§ What the task requires: Two lines mark the range in the entries below: the one holding "Điều này rõ" and the one holding "Cũng lưu ý rằng nếu". Set down those two and all lines between them, exactly.

§ Materials provided:
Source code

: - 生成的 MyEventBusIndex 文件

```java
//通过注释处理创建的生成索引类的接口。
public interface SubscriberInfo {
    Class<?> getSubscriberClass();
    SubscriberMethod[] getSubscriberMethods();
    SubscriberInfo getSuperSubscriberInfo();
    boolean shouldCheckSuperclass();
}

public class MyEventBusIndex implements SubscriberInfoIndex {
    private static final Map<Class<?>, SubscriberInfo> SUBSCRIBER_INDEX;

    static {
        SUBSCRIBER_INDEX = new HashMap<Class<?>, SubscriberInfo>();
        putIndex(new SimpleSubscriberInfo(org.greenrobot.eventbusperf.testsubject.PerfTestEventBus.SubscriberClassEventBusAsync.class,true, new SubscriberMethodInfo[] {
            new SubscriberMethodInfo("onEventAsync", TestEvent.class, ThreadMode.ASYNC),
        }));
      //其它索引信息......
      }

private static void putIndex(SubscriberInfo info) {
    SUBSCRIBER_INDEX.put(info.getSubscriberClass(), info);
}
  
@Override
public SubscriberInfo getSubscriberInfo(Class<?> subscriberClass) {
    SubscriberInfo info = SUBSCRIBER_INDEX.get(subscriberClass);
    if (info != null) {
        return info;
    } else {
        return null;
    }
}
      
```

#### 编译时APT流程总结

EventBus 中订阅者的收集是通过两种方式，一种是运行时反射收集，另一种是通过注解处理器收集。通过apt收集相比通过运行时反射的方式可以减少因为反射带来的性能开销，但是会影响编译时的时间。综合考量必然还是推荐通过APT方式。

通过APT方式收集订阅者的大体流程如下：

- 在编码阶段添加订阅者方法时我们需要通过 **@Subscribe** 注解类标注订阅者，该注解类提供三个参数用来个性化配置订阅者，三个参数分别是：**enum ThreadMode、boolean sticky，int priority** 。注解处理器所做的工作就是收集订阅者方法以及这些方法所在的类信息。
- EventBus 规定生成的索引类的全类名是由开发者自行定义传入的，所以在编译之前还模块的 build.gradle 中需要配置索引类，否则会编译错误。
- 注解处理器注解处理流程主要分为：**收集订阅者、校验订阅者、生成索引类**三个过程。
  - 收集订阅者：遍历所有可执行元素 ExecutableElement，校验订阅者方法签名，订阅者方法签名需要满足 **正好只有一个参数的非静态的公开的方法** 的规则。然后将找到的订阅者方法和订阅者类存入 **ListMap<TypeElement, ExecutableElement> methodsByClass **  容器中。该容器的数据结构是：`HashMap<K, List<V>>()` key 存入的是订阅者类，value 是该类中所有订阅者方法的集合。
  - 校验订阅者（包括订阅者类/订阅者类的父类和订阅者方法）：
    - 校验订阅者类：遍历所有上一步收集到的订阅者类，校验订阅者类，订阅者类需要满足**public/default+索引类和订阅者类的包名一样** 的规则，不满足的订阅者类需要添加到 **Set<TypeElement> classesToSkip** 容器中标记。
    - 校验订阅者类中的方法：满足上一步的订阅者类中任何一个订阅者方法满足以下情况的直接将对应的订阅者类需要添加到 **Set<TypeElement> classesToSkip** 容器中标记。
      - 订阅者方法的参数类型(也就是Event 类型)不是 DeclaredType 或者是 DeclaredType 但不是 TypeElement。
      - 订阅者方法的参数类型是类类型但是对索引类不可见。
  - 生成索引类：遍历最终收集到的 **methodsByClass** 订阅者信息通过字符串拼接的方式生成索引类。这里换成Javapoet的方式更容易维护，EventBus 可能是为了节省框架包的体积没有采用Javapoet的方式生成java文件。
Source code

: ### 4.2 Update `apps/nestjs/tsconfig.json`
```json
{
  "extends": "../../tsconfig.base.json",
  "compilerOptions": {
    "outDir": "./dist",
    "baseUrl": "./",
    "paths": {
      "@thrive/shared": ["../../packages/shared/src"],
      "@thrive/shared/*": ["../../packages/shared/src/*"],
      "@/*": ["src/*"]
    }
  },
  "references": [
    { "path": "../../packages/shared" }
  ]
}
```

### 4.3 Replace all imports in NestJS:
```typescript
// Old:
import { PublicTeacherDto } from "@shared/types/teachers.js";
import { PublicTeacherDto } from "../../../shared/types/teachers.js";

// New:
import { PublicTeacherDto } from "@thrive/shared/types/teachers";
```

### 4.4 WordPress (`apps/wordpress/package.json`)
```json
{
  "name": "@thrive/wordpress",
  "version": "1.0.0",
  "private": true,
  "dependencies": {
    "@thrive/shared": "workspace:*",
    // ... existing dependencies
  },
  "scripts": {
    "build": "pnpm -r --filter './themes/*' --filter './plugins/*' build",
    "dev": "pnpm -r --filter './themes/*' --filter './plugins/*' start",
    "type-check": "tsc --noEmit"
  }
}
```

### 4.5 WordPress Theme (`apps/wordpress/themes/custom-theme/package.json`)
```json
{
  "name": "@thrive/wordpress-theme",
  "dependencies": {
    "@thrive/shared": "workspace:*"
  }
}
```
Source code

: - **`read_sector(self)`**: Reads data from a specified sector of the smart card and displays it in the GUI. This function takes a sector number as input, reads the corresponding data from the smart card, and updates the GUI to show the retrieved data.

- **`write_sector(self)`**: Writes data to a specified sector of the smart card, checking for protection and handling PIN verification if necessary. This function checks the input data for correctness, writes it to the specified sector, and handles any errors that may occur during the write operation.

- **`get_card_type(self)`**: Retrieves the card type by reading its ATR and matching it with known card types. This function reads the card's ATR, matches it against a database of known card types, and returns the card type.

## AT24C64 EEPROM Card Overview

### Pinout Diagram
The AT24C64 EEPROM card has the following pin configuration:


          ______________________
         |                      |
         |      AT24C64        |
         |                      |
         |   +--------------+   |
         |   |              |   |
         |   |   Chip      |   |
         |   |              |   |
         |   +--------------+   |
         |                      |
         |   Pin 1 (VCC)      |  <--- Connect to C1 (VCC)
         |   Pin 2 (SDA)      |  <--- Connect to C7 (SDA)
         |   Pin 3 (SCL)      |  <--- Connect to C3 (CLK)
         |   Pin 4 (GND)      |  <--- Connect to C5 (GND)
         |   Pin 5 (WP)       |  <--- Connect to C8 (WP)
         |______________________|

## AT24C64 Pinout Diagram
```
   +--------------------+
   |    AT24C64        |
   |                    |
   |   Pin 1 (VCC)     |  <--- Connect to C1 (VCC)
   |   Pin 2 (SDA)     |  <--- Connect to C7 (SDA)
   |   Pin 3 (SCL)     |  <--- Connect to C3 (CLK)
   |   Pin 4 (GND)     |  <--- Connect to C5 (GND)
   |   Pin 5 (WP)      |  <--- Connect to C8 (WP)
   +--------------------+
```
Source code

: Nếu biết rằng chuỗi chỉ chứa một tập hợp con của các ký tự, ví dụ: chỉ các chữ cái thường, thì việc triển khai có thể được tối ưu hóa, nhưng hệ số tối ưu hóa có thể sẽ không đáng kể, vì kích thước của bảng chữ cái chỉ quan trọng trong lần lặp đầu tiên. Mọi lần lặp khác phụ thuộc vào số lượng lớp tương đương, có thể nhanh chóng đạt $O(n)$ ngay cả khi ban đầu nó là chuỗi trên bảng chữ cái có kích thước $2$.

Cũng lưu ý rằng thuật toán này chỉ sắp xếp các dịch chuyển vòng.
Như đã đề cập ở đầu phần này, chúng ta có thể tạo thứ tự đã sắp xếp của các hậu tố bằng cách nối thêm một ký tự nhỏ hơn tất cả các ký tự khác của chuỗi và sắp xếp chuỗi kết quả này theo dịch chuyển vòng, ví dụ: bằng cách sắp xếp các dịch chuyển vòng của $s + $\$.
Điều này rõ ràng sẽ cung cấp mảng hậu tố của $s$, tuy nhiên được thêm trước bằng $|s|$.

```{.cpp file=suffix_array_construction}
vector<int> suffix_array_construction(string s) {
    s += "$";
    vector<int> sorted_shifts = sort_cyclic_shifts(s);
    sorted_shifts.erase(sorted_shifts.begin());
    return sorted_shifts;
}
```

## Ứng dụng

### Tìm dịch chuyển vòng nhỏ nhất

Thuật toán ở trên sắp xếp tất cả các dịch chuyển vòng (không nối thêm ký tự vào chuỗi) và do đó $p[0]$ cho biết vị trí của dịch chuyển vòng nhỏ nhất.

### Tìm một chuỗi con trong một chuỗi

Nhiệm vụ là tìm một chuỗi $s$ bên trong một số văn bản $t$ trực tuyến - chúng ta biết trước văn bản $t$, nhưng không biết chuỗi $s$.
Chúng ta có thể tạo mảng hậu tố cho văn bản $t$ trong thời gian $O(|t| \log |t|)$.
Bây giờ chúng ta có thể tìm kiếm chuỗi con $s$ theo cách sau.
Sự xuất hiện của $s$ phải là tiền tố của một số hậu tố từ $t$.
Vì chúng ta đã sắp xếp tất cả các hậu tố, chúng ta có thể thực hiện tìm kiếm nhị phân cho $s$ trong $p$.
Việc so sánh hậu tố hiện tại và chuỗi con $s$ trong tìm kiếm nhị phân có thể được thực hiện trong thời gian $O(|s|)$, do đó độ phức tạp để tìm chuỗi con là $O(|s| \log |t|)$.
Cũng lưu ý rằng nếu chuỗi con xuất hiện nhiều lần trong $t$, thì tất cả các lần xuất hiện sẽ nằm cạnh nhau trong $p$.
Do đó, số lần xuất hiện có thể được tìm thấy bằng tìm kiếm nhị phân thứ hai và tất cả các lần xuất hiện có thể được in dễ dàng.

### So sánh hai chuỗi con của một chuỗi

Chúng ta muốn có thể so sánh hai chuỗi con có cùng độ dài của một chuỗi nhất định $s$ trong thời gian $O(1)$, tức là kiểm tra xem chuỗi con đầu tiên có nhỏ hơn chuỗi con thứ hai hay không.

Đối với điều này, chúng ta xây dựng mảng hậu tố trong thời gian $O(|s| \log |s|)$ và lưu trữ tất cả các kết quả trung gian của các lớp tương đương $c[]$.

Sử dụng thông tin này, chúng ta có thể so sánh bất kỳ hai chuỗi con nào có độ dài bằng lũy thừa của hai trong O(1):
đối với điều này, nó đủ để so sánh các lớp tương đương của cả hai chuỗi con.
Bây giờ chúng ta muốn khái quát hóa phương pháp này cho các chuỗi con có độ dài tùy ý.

§ Exercise result:
Điều này rõ ràng sẽ cung cấp mảng hậu tố của $s$, tuy nhiên được thêm trước bằng $|s|$.

```{.cpp file=suffix_array_construction}
vector<int> suffix_array_construction(string s) {
    s += "$";
    vector<int> sorted_shifts = sort_cyclic_shifts(s);
    sorted_shifts.erase(sorted_shifts.begin());
    return sorted_shifts;
}
```

## Ứng dụng

### Tìm dịch chuyển vòng nhỏ nhất

Thuật toán ở trên sắp xếp tất cả các dịch chuyển vòng (không nối thêm ký tự vào chuỗi) và do đó $p[0]$ cho biết vị trí của dịch chuyển vòng nhỏ nhất.

### Tìm một chuỗi con trong một chuỗi

Nhiệm vụ là tìm một chuỗi $s$ bên trong một số văn bản $t$ trực tuyến - chúng ta biết trước văn bản $t$, nhưng không biết chuỗi $s$.
Chúng ta có thể tạo mảng hậu tố cho văn bản $t$ trong thời gian $O(|t| \log |t|)$.
Bây giờ chúng ta có thể tìm kiếm chuỗi con $s$ theo cách sau.
Sự xuất hiện của $s$ phải là tiền tố của một số hậu tố từ $t$.
Vì chúng ta đã sắp xếp tất cả các hậu tố, chúng ta có thể thực hiện tìm kiếm nhị phân cho $s$ trong $p$.
Việc so sánh hậu tố hiện tại và chuỗi con $s$ trong tìm kiếm nhị phân có thể được thực hiện trong thời gian $O(|s|)$, do đó độ phức tạp để tìm chuỗi con là $O(|s| \log |t|)$.
Cũng lưu ý rằng nếu chuỗi con xuất hiện nhiều lần trong $t$, thì tất cả các lần xuất hiện sẽ nằm cạnh nhau trong $p$.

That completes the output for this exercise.